59MO Final analysis of AK105-302: A randomized, double-blind, placebo-controlled, phase III trial of penpulimab plus carboplatin and paclitaxel as first-line treatment for advanced squamous NSCLC
Bei Han, Shufen Jiao, Jade Chen, Z. Wang, Y. Zhao, G. Zhang, G. Chen, M. Zhou, Jiehai Zhou, Yining Du, Lingling Wu, Zijie Xu, Xianxian Mei, W. Zhang, J. He, Jingjun Cui, Z. Zhang, Hao-Yu Luo, Weixiao Liu, Yuxiao Sun
Abstract
Penpulimab is a novel humanized IgG1 mAb that blocks PD-1 binding to PD-L1, engineered to eliminate FcγR binding and ADCC/ADCP completely. AK105-302 is a 1:1 randomized, double-blind, placebo-controlled, multicenter, phase III trial to compare penpulimab or placebo plus carboplatin and paclitaxel as first-line treatment for locally advanced or metastatic squamous NSCLC. The stratification factors included PD-L1 and gender. Eligible pts were randomized 1:1 to receive penpulimab 200 mg or placebo plus chemotherapy every 3 weeks for four cycles, followed by penpulimab or placebo as maintenance therapy until disease progression or 24 months, subjects in placebo group may choose to cross over to open-label penpulimab monotherapy for up to 24 months. The primary endpoints were PFS in the ITT population and in the PD-L1-positive population (TPS of PD-L1≥1%), assessed by an IRRC. The secondary endpoints were OS, ORR, DoR, DCR and TTR. 175 pts were assigned to penpulimab plus chemotherapy (P+C) and 175 to placebo plus chemotherapy (C). At data cutoff (Jun 1, 2022), the median follow-up was 23.56m.

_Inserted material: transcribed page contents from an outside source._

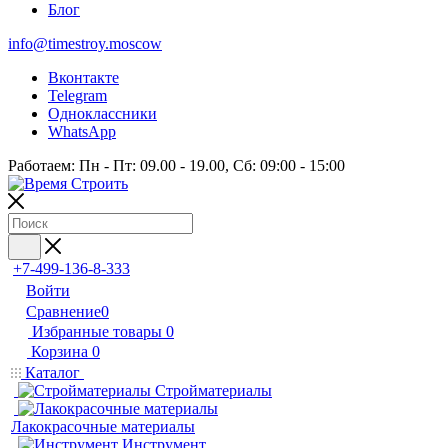
Блог
info@timestroy.moscow
Вконтакте
Telegram
Одноклассники
WhatsApp
Работаем: Пн - Пт: 09.00 - 19.00, Сб: 09:00 - 15:00
+7-499-136-8-333
Войти
Сравнение
0
Избранные товары
0
Корзина
0
Каталог
Стройматериалы
Лакокрасочные материалы
Инструмент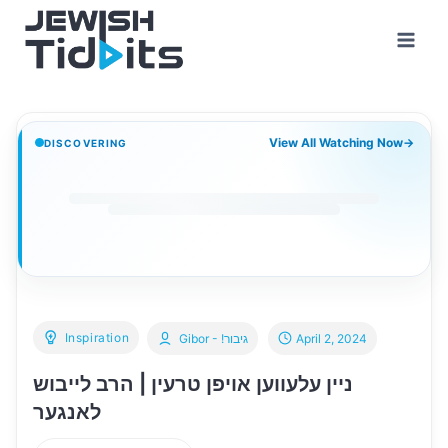
Skip
to
content
View All Watching Now
→
DISCOVERING
Inspiration
Gibor - !גיבור
April 2, 2024
ניין עלעווען אויפן טרעין | הרב לייבוש
לאנגער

The mPFS by IRRC was significantly longer with P+C than with C (7.6m vs. 4.2m; HR 0.44, 95%CI: 0.34-0.56; p < 0.0001), 12m-PFS rate (37.1% vs. 9.2%) and 24m-PFS rate (23.8% vs. 5.9%) were significantly higher in P+C than C. In the PD-L1-positive population, the mPFS by IRRC was also significantly longer with P+C than with C (8.1m vs. 4.2m; HR 0.37, 95%CI: 0.27-0.51; p < 0.0001). The mOS of P+C was not reached, but the benefit trend was obvious (NR vs. 19.8m; HR 0.55, 95%CI: 0.40-0.75; p = 0.0002), 24m-OS rate (61.1% vs. 41.6%) were significantly higher in P+C than C. ORR by IRRC was 71.4% in P+C and 44.0% in C. Treatment with P+C was associated with more durable response (mDoR by IRRC: 8.25m vs 2.96m) than C. Grade ≥3 TRAEs occurred in 63.6% (P+C) vs. 62.9% (C). Serious TRAEs occurred in 28.3% (P+C) vs. 26.9% (C). TRAEs led to treatment discontinuation were 5.2% in P+C and 3.4% in C. These positive data will support penpulimab plus chemotherapy may be a promising and safe first-line treatment for locally advanced or metastatic squamous NSCLC.